*PASSAGE FOR REVIEW:*

╔══

Early Christian art developed from the second century to the early sixth century. As Christianity became widely accepted, its art adjusted to meet the needs of its followers. Christian art of the third century is marked by the absence of the imagery that later became a hallmark of Christian art. In this early period, while Christianity was still a religion shrouded in mystery that was accessible to only an elite few, the stories of the Crucifixion or the Resurrection were not openly depicted. In the original paintings, symbols such as vines, fish, and palm branches were prevalent.

Most of the existing bank of early Christian art is found on the catacombs that are under modern-day Rome. The purpose of the catacombs’ mosaics and paintings was to educate the illiterate masses of people by teaching them about the redemption.

The themes of death and Resurrection were commonly used in paintings on catacombs and sarcophagi. Artists accomplished this by illustrating stories from the Old Testament whose themes reflected those of Jesus’s stories. They drew images of Jonah in the whale, Daniel in the lion’s den, Moses striking the rock, and the three Hebrews in the fiery furnace. These coordinated with Jesus’s stories because early Christians saw Old Testament tales as allegories to Christ’s death and Resurrection. For example, the story of Jonah, who was swallowed by a large fish, remained inside for three days and nights, and was then spit out, was viewed by early Christians as emblematic of Christ’s own death and Resurrection.

Through these paintings, the Christians were, in essence, asking God to save them, much as he had saved the characters in the Bible story. The subject of salvation is a main narrative in the life of Christ, much as personal salvation is important to Christians.

╚══

*TASK SET:*
1: In the passage on early Christian art, what was the purpose of the mosaics and paintings in the catacombs?
2: Extend the passage on early Christian art, picking up right after its last sentence.
You won't need the records for any of this.

*AVAILABLE DATA:*
╔══

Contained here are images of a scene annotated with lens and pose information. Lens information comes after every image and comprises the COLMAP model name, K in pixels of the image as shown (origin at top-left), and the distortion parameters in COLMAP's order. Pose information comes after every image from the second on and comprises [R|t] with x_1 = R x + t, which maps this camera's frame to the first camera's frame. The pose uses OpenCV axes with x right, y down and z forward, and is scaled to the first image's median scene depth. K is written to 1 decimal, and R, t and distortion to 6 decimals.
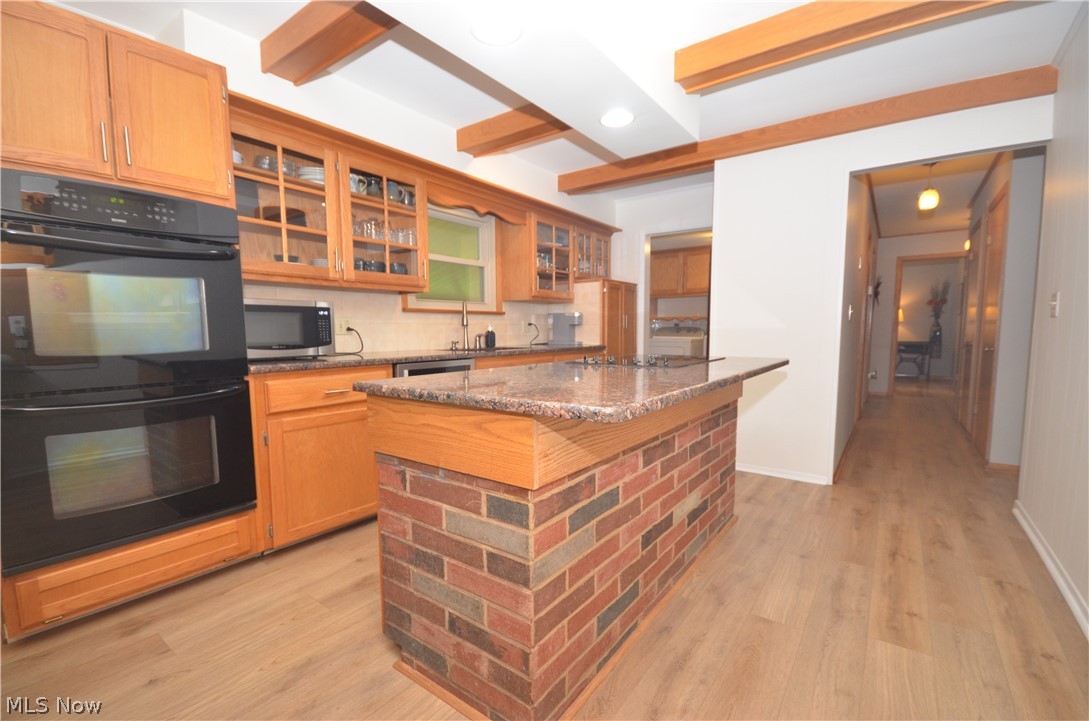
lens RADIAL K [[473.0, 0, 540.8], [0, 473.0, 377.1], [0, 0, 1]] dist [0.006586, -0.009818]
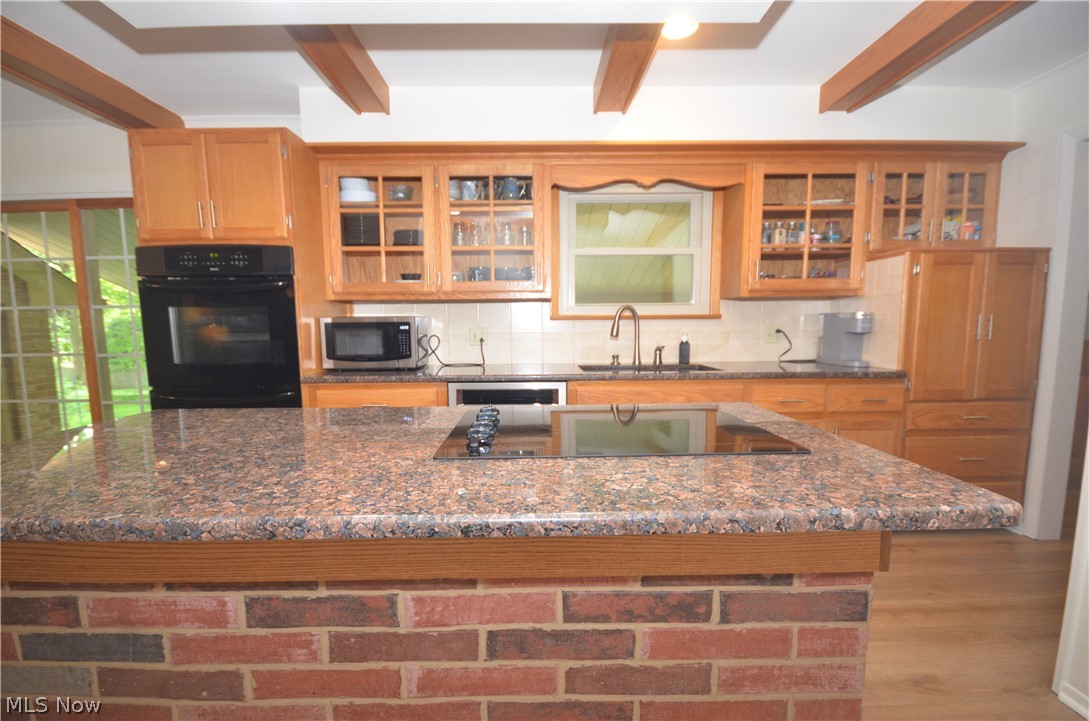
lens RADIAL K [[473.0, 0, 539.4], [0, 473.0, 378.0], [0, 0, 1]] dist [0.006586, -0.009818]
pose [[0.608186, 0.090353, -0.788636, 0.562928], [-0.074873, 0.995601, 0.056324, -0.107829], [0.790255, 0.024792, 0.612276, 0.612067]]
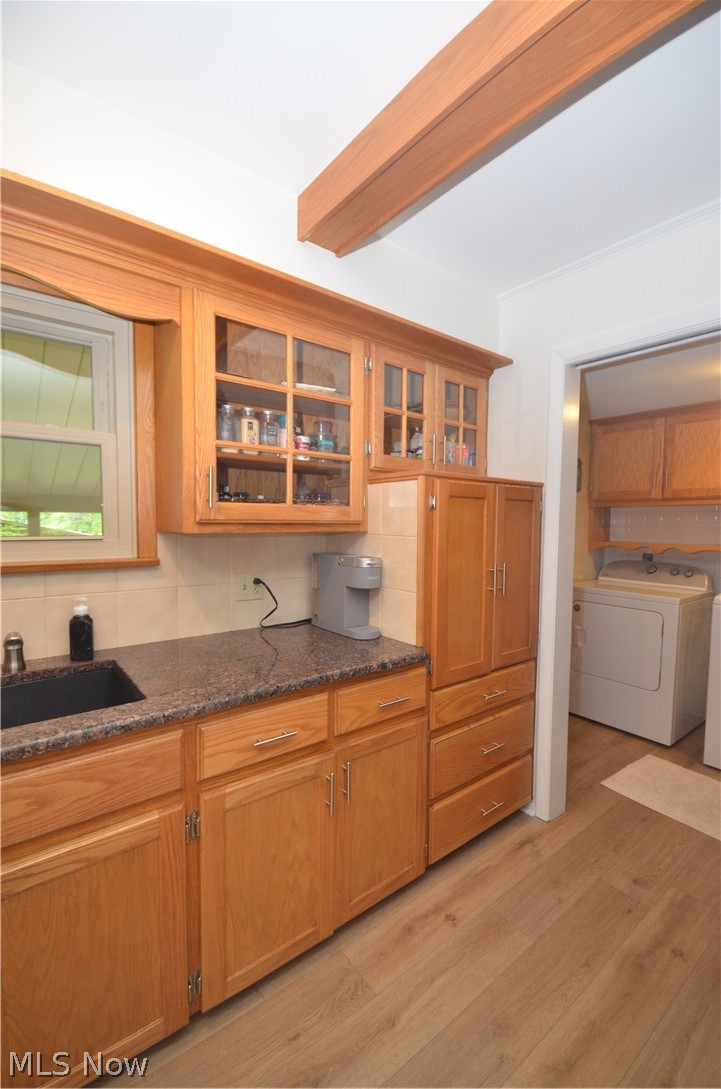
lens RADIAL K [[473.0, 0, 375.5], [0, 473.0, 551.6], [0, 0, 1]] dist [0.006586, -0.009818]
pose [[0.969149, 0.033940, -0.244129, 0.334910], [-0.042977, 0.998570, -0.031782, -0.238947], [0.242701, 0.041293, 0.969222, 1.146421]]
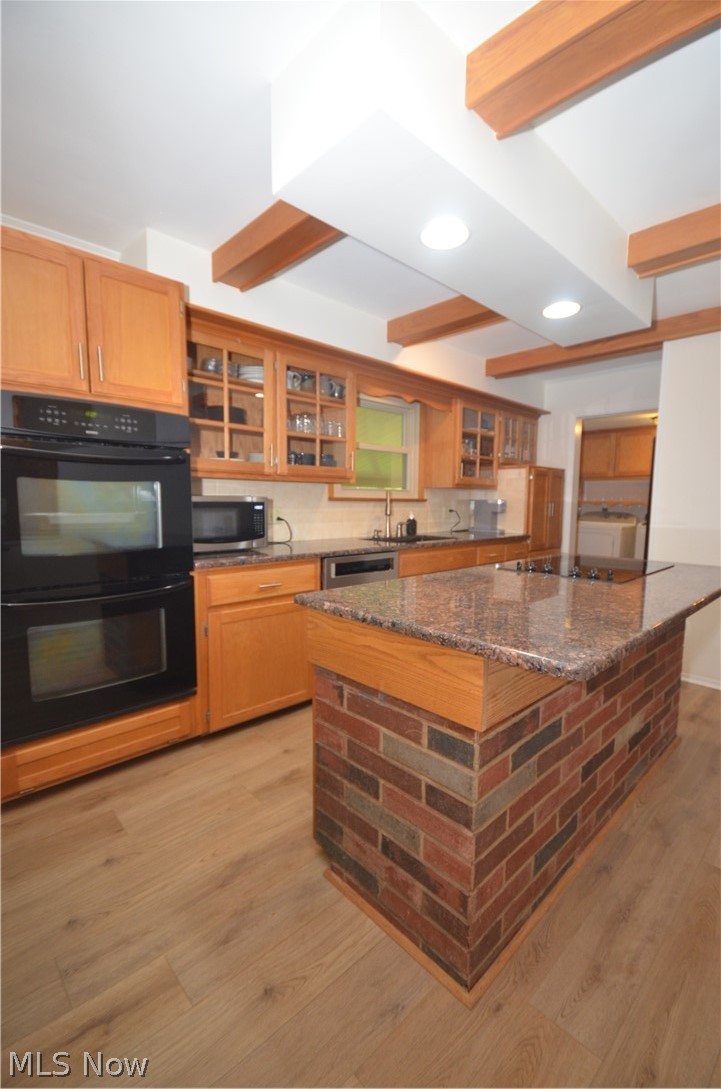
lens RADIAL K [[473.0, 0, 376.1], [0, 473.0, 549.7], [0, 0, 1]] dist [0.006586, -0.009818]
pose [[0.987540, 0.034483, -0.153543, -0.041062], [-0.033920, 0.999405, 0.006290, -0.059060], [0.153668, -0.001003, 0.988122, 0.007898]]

╚══

*PER-TASK OUTPUTS:*
1: They were meant to educate the illiterate masses by teaching them about the redemption.

2:
Another widespread theme of early Christian art was that of Christ as the true teacher. In the Catacomb of Domitilla, the figure of Christ was painted as dressed in classical garb, holding a scroll in one hand and stretching out his other hand in a movement typical of orators. Recent converts to Christianity appreciated concepts from the Greco-Roman culture, so the artists represented Christ as a Greek philosopher who was surrounded by his pupils.

Starting from the third century, Christians began building massive numbers of churches as houses of worship. The Roman basilica, a center of civic administration and justice, was upheld as the model for many churches. Basilica churches typically featured a central nave, which is the main body of the church and leads to the high altar. There were one or more aisles at either side of the nave, and a semi-circular apse sat at one end of the church. The bishop, priests, and altar sat on a raised platform. Alternately, some churches were built in the style of a five-aisled basilica.

From the beginning of its existence, the Christian church used different types of art to establish its identity. After the period of early Christian art had ended, Christian art advanced throughout the centuries to claim its own unique style of architecture, sculpture, painting, decorative art, and illuminated manuscripts.

Bibliography

Cameron, Averil. Christianity and the Rhetoric of Empire. Berkeley: University of California Press, 1991. Print.

Cameron, Averil. "Art and the Early Christian Imagination." Eastern Christian Art 2.0 (2005): 1-8.

"Early Christian Art." Medieval-life-and-times.info. n.p., 2016. Web. 1 June 2016.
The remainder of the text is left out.